▸ **Aim**: Return, character for character, the stretch of the records below from their first line through the line containing "var sketch = newSketch(context, id", including both ends and omitting the pictures.

=== Material supplied ===

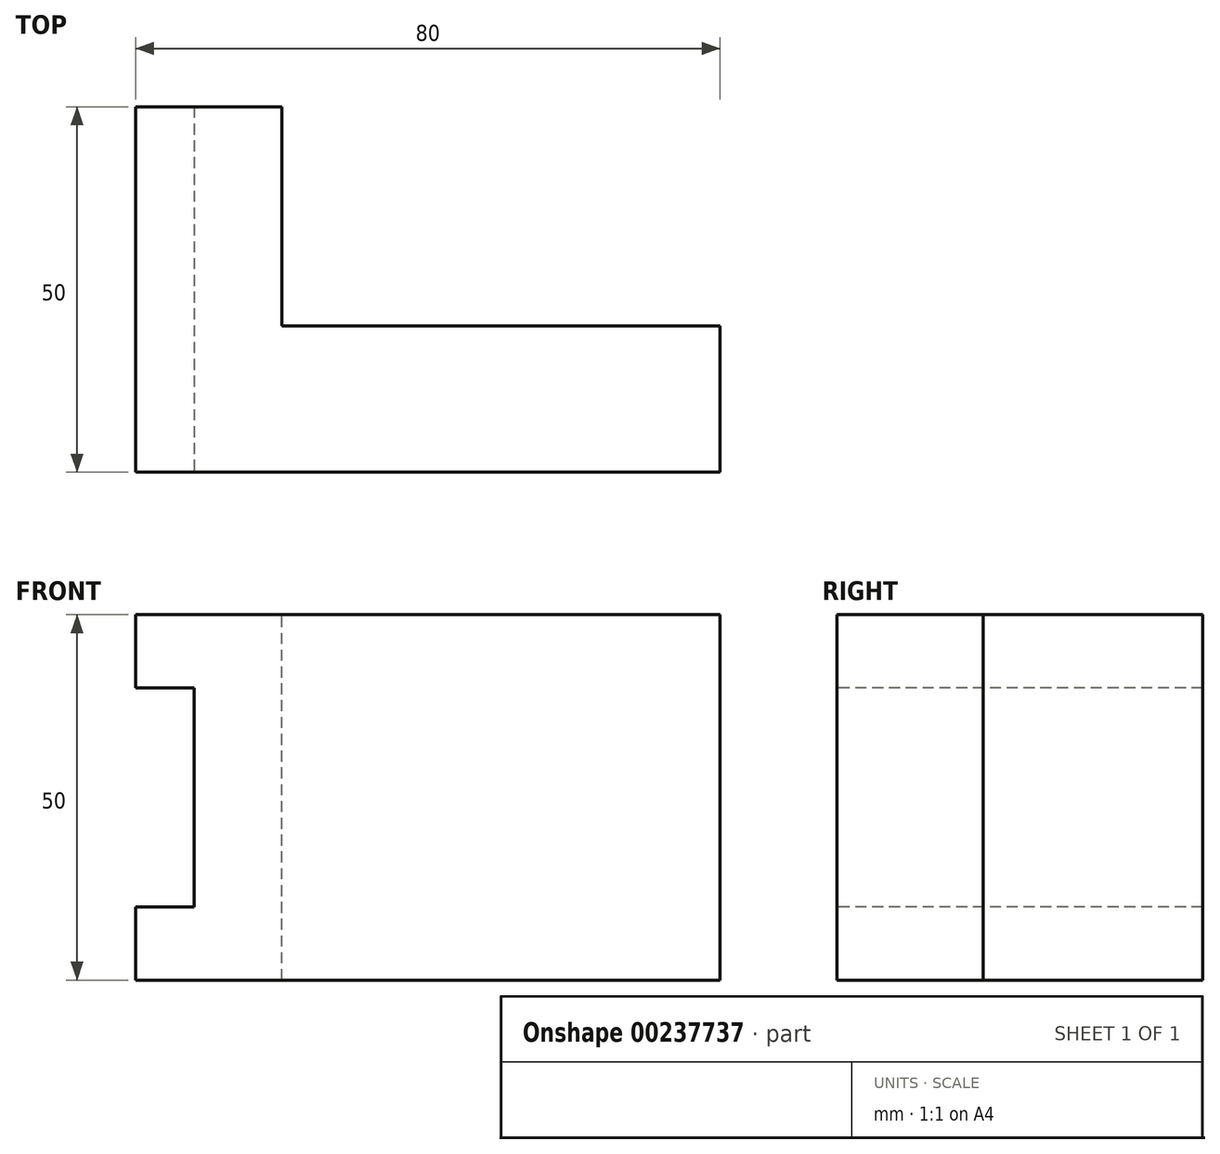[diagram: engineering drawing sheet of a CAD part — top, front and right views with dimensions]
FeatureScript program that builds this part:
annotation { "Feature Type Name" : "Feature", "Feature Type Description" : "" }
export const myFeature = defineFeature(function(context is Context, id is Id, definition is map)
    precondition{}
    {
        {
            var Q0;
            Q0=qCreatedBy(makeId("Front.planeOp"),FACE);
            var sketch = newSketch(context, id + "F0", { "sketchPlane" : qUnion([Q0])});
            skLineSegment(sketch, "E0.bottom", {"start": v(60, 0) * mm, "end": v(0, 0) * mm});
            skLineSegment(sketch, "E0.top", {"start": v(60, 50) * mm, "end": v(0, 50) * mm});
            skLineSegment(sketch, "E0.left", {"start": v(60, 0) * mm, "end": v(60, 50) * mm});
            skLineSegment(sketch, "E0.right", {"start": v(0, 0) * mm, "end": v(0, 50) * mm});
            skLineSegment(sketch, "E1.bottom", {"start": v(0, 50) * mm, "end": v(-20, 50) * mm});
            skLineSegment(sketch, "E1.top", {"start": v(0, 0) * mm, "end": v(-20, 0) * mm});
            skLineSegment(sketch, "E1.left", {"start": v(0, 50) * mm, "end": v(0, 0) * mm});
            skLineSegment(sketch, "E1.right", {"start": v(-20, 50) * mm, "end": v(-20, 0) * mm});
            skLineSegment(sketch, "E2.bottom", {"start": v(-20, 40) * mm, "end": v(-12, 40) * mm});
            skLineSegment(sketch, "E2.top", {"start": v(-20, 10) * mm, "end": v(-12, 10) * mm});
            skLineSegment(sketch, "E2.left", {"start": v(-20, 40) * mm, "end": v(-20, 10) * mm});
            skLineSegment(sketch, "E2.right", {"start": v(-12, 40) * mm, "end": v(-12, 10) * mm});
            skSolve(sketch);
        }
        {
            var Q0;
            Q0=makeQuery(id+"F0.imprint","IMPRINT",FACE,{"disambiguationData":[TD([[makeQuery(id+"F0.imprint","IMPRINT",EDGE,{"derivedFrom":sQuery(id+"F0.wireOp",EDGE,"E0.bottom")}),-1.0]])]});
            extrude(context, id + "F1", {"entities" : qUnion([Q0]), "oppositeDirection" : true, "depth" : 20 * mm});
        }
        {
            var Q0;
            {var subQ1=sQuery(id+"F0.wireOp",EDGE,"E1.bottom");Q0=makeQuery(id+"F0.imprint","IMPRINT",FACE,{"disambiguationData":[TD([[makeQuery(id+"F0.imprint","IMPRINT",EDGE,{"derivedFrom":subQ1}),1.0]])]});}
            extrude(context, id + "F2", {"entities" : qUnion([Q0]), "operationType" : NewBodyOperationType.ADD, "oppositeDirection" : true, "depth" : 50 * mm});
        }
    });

===

▸ **Result of this exercise**:
[diagram: engineering drawing sheet of a CAD part — top, front and right views with dimensions]
FeatureScript program that builds this part:
annotation { "Feature Type Name" : "Feature", "Feature Type Description" : "" }
export const myFeature = defineFeature(function(context is Context, id is Id, definition is map)
    precondition{}
    {
        {
            var Q0;
            Q0=qCreatedBy(makeId("Front.planeOp"),FACE);
            var sketch = newSketch(context, id + "F0", { "sketchPlane" : qUnion([Q0])});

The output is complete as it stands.